Guys jokes
I am a racist, and I put my milk before cereal. Well, to be honest, that was when I had milk, but one day my dad says he was going to get some... then he left.
Now when I see a black guy, I yell, "Thanks for picking the cotton to make my shirt!"
So guys, I have a friend who is named Sarah, and I was riding bikes with her the other day, and she told me she is gay. I totally support her. I love that she is open about it and not scared to tell people about it. I hope you guys can support her too! I love you all! :)))
Scissoring is nice when I grind my wee wee on my wife’s clit.
Humping that little guy is like riding a wet butt plug.
I was playing basketball and a guy in a wheelchair asked if he could play.
I looked at him and told him that we are looking for ankle breakers, yours are already broken.
What's the difference between an orphan and an apple?
Apples get picked. Lel. I hope you guys like this joke.
Memes
When gay guys realize women have assholes to:
Hey guys, it's cake time!
What's a gay guy should be scared of?
A straight gay!
A drunk guy runs into a bar... He bangs his head and falls down, why?

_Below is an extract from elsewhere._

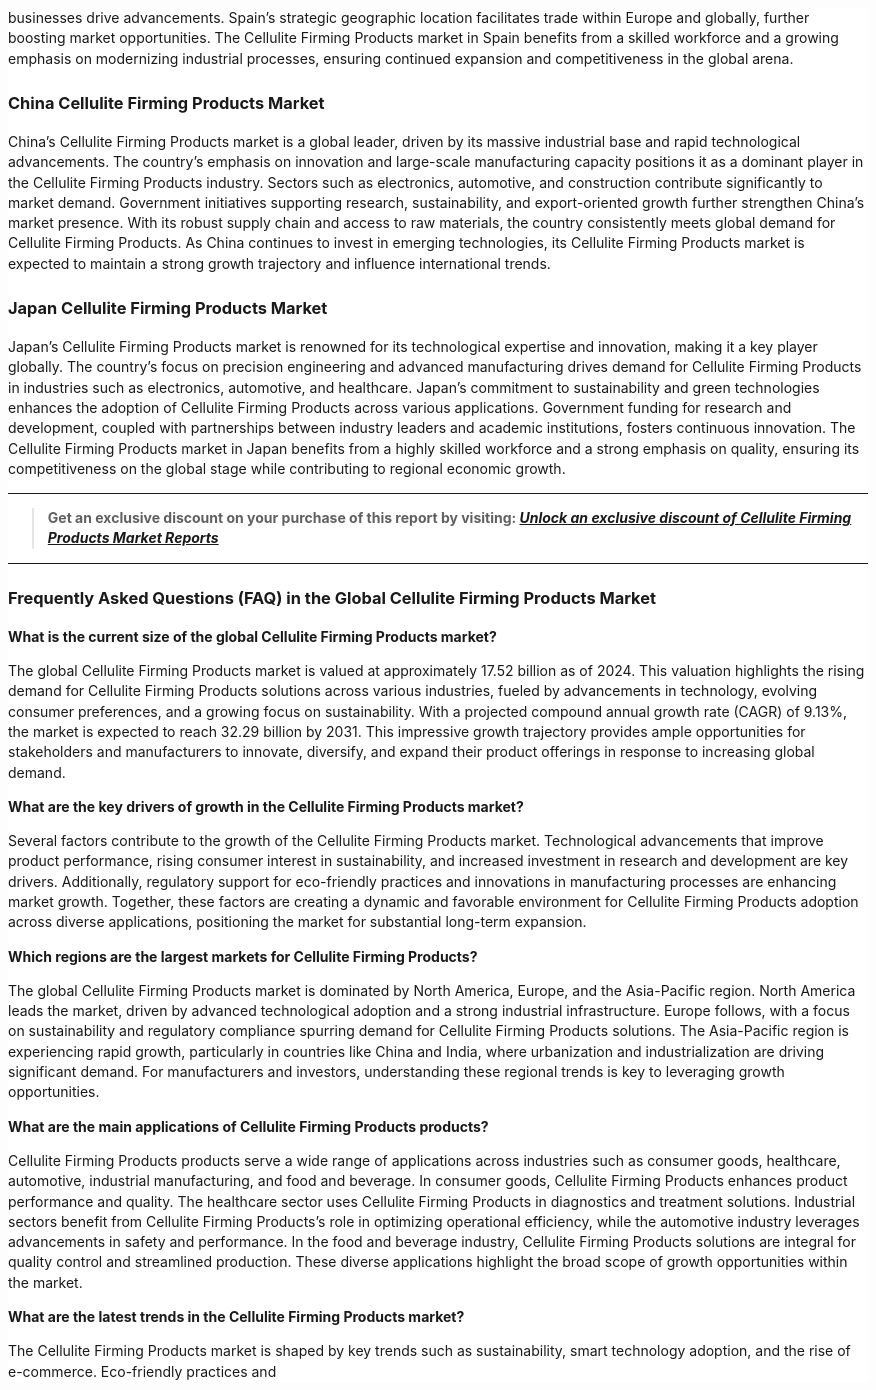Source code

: businesses drive advancements. Spain&rsquo;s strategic geographic location facilitates trade within Europe and globally, further boosting market opportunities. The Cellulite Firming Products market in Spain benefits from a skilled workforce and a growing emphasis on modernizing industrial processes, ensuring continued expansion and competitiveness in the global arena.</p><h3>China Cellulite Firming Products Market</h3><p>China&rsquo;s Cellulite Firming Products market is a global leader, driven by its massive industrial base and rapid technological advancements. The country&rsquo;s emphasis on innovation and large-scale manufacturing capacity positions it as a dominant player in the Cellulite Firming Products industry. Sectors such as electronics, automotive, and construction contribute significantly to market demand. Government initiatives supporting research, sustainability, and export-oriented growth further strengthen China&rsquo;s market presence. With its robust supply chain and access to raw materials, the country consistently meets global demand for Cellulite Firming Products. As China continues to invest in emerging technologies, its Cellulite Firming Products market is expected to maintain a strong growth trajectory and influence international trends.</p><h3>Japan Cellulite Firming Products Market</h3><p>Japan&rsquo;s Cellulite Firming Products market is renowned for its technological expertise and innovation, making it a key player globally. The country&rsquo;s focus on precision engineering and advanced manufacturing drives demand for Cellulite Firming Products in industries such as electronics, automotive, and healthcare. Japan&rsquo;s commitment to sustainability and green technologies enhances the adoption of Cellulite Firming Products across various applications. Government funding for research and development, coupled with partnerships between industry leaders and academic institutions, fosters continuous innovation. The Cellulite Firming Products market in Japan benefits from a highly skilled workforce and a strong emphasis on quality, ensuring its competitiveness on the global stage while contributing to regional economic growth.</p><hr /><blockquote><p><strong>Get an exclusive discount on your purchase of this report by visiting: <em><a href="://marketresearchpulse.com/ask-for-discount/116646?utm_source=Github&amp;utm_medium=0116">Unlock an exclusive discount of Cellulite Firming Products Market Reports</a></em>&nbsp;</strong></p></blockquote><hr /><h3>Frequently Asked Questions (FAQ) in the Global Cellulite Firming Products Market</h3><p><strong>What is the current size of the global Cellulite Firming Products market?</strong></p><p>The global Cellulite Firming Products market is valued at approximately 17.52 billion as of 2024. This valuation highlights the rising demand for Cellulite Firming Products solutions across various industries, fueled by advancements in technology, evolving consumer preferences, and a growing focus on sustainability. With a projected compound annual growth rate (CAGR) of 9.13%, the market is expected to reach 32.29 billion by 2031. This impressive growth trajectory provides ample opportunities for stakeholders and manufacturers to innovate, diversify, and expand their product offerings in response to increasing global demand.</p><p><strong>What are the key drivers of growth in the Cellulite Firming Products market?</strong></p><p>Several factors contribute to the growth of the Cellulite Firming Products market. Technological advancements that improve product performance, rising consumer interest in sustainability, and increased investment in research and development are key drivers. Additionally, regulatory support for eco-friendly practices and innovations in manufacturing processes are enhancing market growth. Together, these factors are creating a dynamic and favorable environment for Cellulite Firming Products adoption across diverse applications, positioning the market for substantial long-term expansion.</p><p><strong>Which regions are the largest markets for Cellulite Firming Products?</strong></p><p>The global Cellulite Firming Products market is dominated by North America, Europe, and the Asia-Pacific region. North America leads the market, driven by advanced technological adoption and a strong industrial infrastructure. Europe follows, with a focus on sustainability and regulatory compliance spurring demand for Cellulite Firming Products solutions. The Asia-Pacific region is experiencing rapid growth, particularly in countries like China and India, where urbanization and industrialization are driving significant demand. For manufacturers and investors, understanding these regional trends is key to leveraging growth opportunities.</p><p><strong>What are the main applications of Cellulite Firming Products products?</strong></p><p>Cellulite Firming Products products serve a wide range of applications across industries such as consumer goods, healthcare, automotive, industrial manufacturing, and food and beverage. In consumer goods, Cellulite Firming Products enhances product performance and quality. The healthcare sector uses Cellulite Firming Products in diagnostics and treatment solutions. Industrial sectors benefit from Cellulite Firming Products&rsquo;s role in optimizing operational efficiency, while the automotive industry leverages advancements in safety and performance. In the food and beverage industry, Cellulite Firming Products solutions are integral for quality control and streamlined production. These diverse applications highlight the broad scope of growth opportunities within the market.</p><p><strong>What are the latest trends in the Cellulite Firming Products market?</strong></p><p>The Cellulite Firming Products market is shaped by key trends such as sustainability, smart technology adoption, and the rise of e-commerce. Eco-friendly practices and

Because he is in a prison cell.
A guy walked into a bar.
A guy walked out of a bar.
A guy saw a person with a duck and said, "Where did you get a pig?"
The owner replied, "It's not a pig, dummy!"
The random guy said, "I wasn't talking to you, I was talking to the duck."
I'm evilest-evil man.
"Yes, you are," scared guy.
No, me, it me: Evil super evil boy!
Three guys are escaping from North Korea through a tunnel.
The guards know that they are coming and will shoot them with paintball guns as a warning.
The guys show up and the guards shoot them.
The guys die because the guards used real guns.
Q. If a pedophile, necrophile, and a guy who is into incest are all sitting in a car, who's driving?
A. A police officer.
Guy goes to the doctor. The doctor says, "You look run down." The guy says, "No, I've come on my bike!"
Anonymous: This guy reads everyone's jokes, but why doesn't he answer his mom?
Did you hear about the gay guy who got kicked off the golf course?
He was playing with too many strokes.
Damn, the guy who made the "Whip/Nae Nae" song really made his cousin go Silento.
What does a white person say when they're surrounded by black guys? "Hey, who turned the lights out?!"
So, three guys are walking carefully into a bar.
The bartender said, "What can I get you, gentlemen?"
Hey guys, I have a question.
Doesn't everyone's parents tell them don't take candy from strangers? Then what is Halloween?